SELECTED TEXT:
*** Block opens ***
# The 10-armed Testbed

**Author:** ZHENG Wenjie

**Last Update:** 2021-08-13

This notebook is related to Section 2.3 of the book.

In the book, the authors claimed that the pure greedy algorithm is not as good as the $\varepsilon$-greedy versions, because the pure greedy one does not explore enough.

Here, I will show you that the pure greedy one is just as good as the $\varepsilon$-greedy versions (if not better) in terms of average reward.

For the plot renderer, I used 'notebook_connected' to reduce the file size.
For personal use, replace it with 'notebook'.
*** Block closes ***
DATA SUPPLIED:
*** Block opens ***
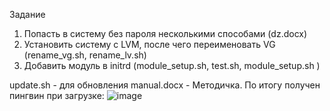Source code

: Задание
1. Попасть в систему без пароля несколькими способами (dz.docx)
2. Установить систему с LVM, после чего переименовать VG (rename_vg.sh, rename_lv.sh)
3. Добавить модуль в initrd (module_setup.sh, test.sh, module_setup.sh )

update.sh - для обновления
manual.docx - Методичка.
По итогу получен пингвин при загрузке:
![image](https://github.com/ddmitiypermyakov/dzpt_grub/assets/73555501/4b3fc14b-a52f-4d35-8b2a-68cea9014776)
*** Block closes ***
YOUR TASKS:
#1 Retype the part of the 10-armed testbed text between "This notebook is" and "the file size.", inclusive.
#2 Answer these questions from the 10-armed testbed text.
(a) Which section of the book is the notebook related to?
(b) What last-update date is given?
(c) Which renderer should replace 'notebook_connected' for personal use?
#3 List every number or numeric date that appears in the 10-armed testbed text, in order of appearance.

OUTPUTS BY TASK:
#1
This notebook is related to Section 2.3 of the book.

In the book, the authors claimed that the pure greedy algorithm is not as good as the $\varepsilon$-greedy versions, because the pure greedy one does not explore enough.

Here, I will show you that the pure greedy one is just as good as the $\varepsilon$-greedy versions (if not better) in terms of average reward.

For the plot renderer, I used 'notebook_connected' to reduce the file size.

#2
(a) Section 2.3
(b) 2021-08-13
(c) 'notebook'

#3
10
2021-08-13
2.3